Clearly still smarting from recent discussion of her material, Schumer betrayed a little residual bruising when she sighed, “That’ll be the headline of tomorrow’s angry blog” after one less-than-savoury bit, and a remark about Melbourne’s lack of “black people” received a ripple of groans amongst scattered laughter. This “edgy” material felt tired, and not just because Schumer was clearly feeling the effects of a jam-packed schedule.
Where Schumer really shines is at either end of her own spectrum: in her easy, breezy observations (such as one story about a pair of dim young men discussing chips on the New York subway, delivered with such sincerity it was heartwarming), or her sledgehammer-direct explorations of sexuality (an ode to every woman who has ever “taken a load”, and a throwaway bit about the symbolism of ordering a cranberry juice).
Whatever falls in between, and it’s typically the type of material that leads to “angry blogs”, tends to fall by the wayside.
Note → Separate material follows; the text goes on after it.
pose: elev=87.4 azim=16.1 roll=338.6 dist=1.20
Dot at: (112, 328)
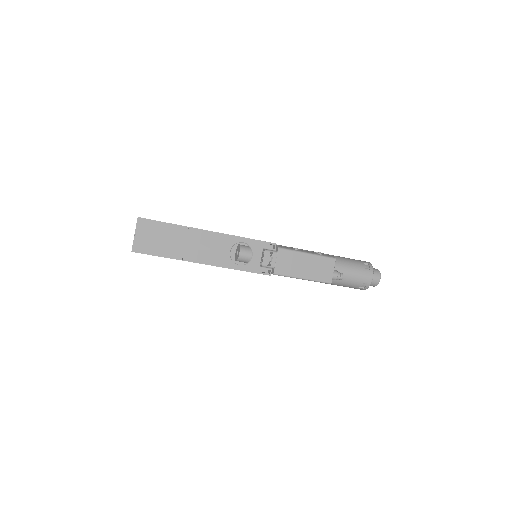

Given this high-flying new world Schumer finds herself inhabiting, it’s surprising she hasn’t jettisoned it as excess baggage – not because she’s famous now, and it follows that she should do safer stuff; au contraire, it’s because we know she can go harder and sharper, and that’s B-team material for her at best.
And her A-game is so strong, she can make a discussion of an unmentionable sex act ring out in Hamer Hall as though it were the most exhilarating aria ever written.